What you are asked to do: Set every record down again exactly. Do not carry over the pictures.

Input for this task:

⁂

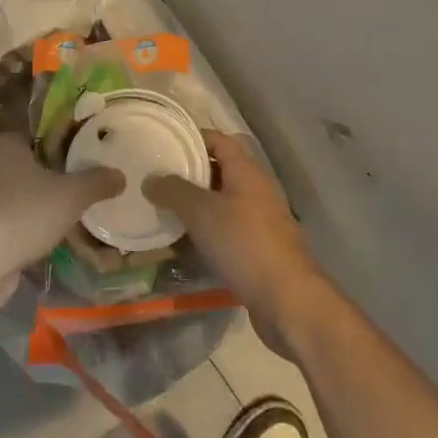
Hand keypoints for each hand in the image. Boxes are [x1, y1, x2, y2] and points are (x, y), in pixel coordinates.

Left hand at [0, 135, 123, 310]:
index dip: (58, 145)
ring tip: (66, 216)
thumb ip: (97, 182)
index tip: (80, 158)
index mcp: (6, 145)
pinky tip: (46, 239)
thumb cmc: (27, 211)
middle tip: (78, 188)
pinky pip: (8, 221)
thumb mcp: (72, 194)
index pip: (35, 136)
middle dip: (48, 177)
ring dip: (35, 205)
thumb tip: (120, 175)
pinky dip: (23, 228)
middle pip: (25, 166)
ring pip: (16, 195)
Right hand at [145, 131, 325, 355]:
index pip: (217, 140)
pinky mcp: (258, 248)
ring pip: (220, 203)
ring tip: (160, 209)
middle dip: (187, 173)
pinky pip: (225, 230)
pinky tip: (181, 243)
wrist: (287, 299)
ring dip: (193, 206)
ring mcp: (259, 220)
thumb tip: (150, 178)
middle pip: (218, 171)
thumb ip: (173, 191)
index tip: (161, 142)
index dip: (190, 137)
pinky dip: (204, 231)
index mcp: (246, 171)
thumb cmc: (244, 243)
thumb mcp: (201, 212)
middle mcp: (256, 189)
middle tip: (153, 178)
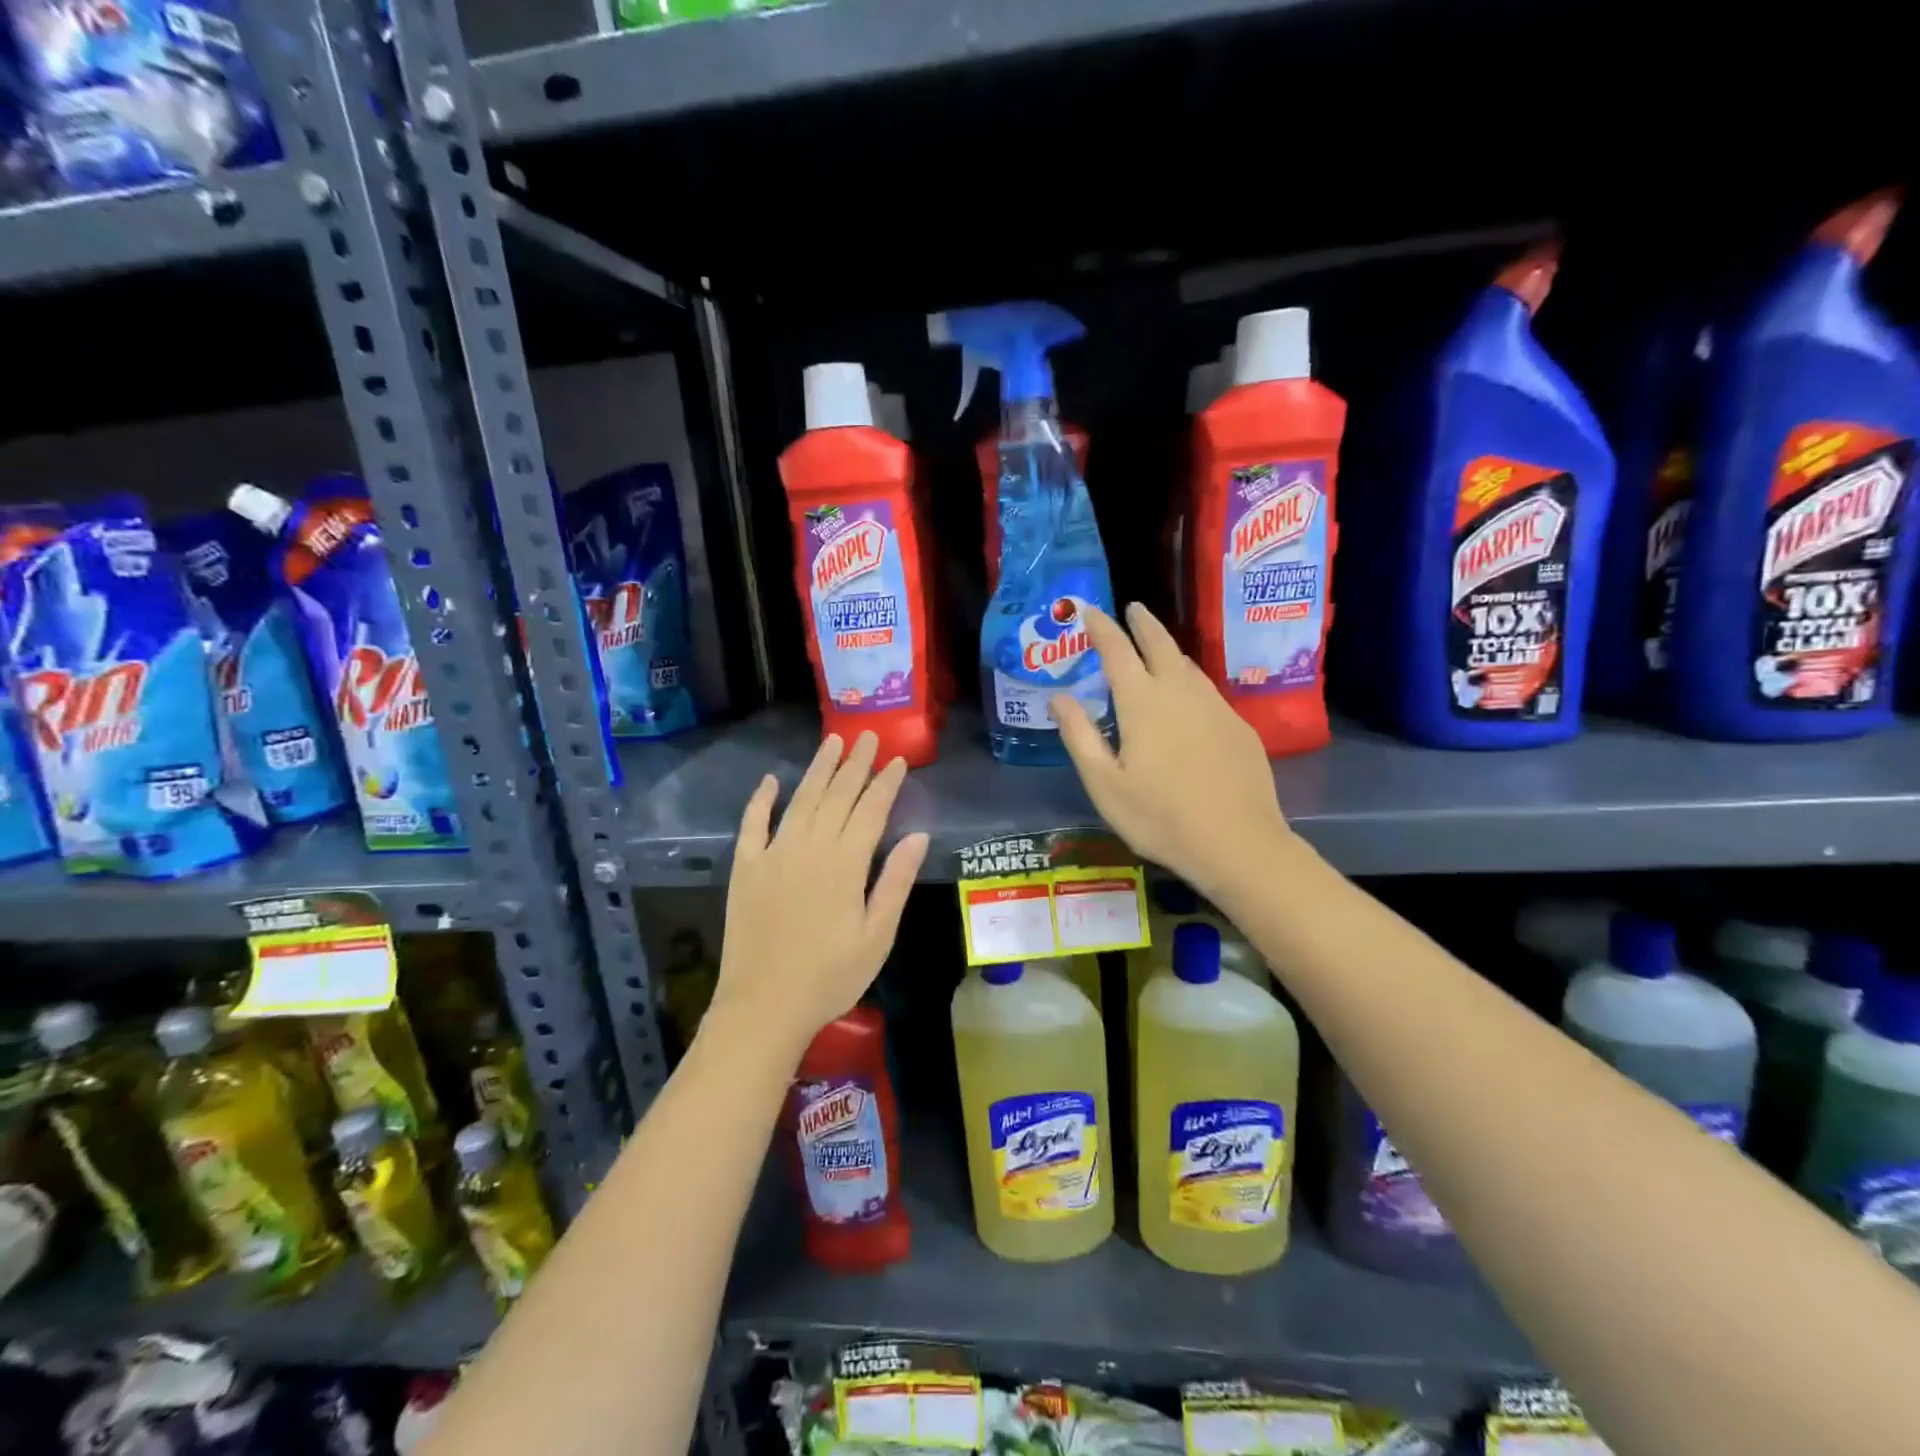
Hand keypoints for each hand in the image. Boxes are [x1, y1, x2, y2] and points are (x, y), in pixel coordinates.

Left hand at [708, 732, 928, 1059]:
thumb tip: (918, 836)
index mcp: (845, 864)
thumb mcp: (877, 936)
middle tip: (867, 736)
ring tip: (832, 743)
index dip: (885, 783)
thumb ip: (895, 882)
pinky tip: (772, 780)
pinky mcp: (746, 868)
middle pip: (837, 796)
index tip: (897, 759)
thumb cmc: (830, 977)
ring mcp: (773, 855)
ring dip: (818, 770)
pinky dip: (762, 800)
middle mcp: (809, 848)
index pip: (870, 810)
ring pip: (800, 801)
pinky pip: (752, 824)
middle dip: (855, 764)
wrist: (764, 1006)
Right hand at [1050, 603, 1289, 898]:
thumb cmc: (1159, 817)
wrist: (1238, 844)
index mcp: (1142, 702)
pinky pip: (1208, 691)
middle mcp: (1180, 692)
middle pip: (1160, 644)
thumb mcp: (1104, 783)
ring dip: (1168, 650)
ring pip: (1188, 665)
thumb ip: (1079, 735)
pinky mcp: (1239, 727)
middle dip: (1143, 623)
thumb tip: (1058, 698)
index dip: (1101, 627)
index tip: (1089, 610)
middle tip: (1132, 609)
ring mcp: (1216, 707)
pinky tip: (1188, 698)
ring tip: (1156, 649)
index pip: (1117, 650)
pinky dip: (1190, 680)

⁂

Response to the exercise:
Hand keypoints for each hand in the image. Boxes are [x1, y1, x2, y2] and points are (x, y), in pixel coordinates.

Left hand at [0, 135, 123, 310]:
index dip: (58, 145)
ring tip: (66, 216)
thumb ip: (97, 182)
index tip: (80, 158)
index mcp: (6, 145)
pinky tip: (46, 239)
thumb cmc: (27, 211)
middle tip: (78, 188)
pinky pip: (8, 221)
thumb mcp: (72, 194)
index pip: (35, 136)
middle dip: (48, 177)
ring dip: (35, 205)
thumb tip: (120, 175)
pinky dip: (23, 228)
middle pip: (25, 166)
ring pip: (16, 195)
Right hand at [145, 131, 325, 355]:
index pip: (217, 140)
pinky mcp: (258, 248)
ring pip: (220, 203)
ring tip: (160, 209)
middle dip: (187, 173)
pinky pip: (225, 230)
pinky tip: (181, 243)
wrist: (287, 299)
ring dip: (193, 206)
ring mcp: (259, 220)
thumb tip: (150, 178)
middle pip: (218, 171)
thumb ip: (173, 191)
index tip: (161, 142)
index dip: (190, 137)
pinky dip: (204, 231)
index mcp: (246, 171)
thumb cmc: (244, 243)
thumb mcp: (201, 212)
middle mcp: (256, 189)
middle tip: (153, 178)
Hand keypoints for each hand in the image. Boxes are [x1, y1, x2, y2] and points are (x, y), in pixel coordinates.

Left hand at [708, 732, 928, 1059]:
thumb tip: (918, 836)
index mcp: (845, 864)
thumb mcp: (877, 936)
middle tip: (867, 736)
ring tip: (832, 743)
index dip: (885, 783)
thumb ip: (895, 882)
pinky tip: (772, 780)
pinky mcp: (746, 868)
middle pip: (837, 796)
index tip: (897, 759)
thumb cmc: (830, 977)
ring mcp: (773, 855)
ring dip: (818, 770)
pinky dip: (762, 800)
middle mcp: (809, 848)
index pip: (870, 810)
ring pip: (800, 801)
pinky pip: (752, 824)
middle dip: (855, 764)
wrist: (764, 1006)
Right hand at [1050, 603, 1289, 898]:
thumb cmc: (1159, 817)
wrist: (1238, 844)
index mcp: (1142, 702)
pinky pip: (1208, 691)
middle mcp: (1180, 692)
middle pip: (1160, 644)
thumb mcp: (1104, 783)
ring dip: (1168, 650)
ring pip: (1188, 665)
thumb ip: (1079, 735)
pinky mcp: (1239, 727)
middle dip: (1143, 623)
thumb tip: (1058, 698)
index dip: (1101, 627)
index tip: (1089, 610)
middle tip: (1132, 609)
ring mcp: (1216, 707)
pinky tip: (1188, 698)
ring tip: (1156, 649)
index pip: (1117, 650)
pinky dip: (1190, 680)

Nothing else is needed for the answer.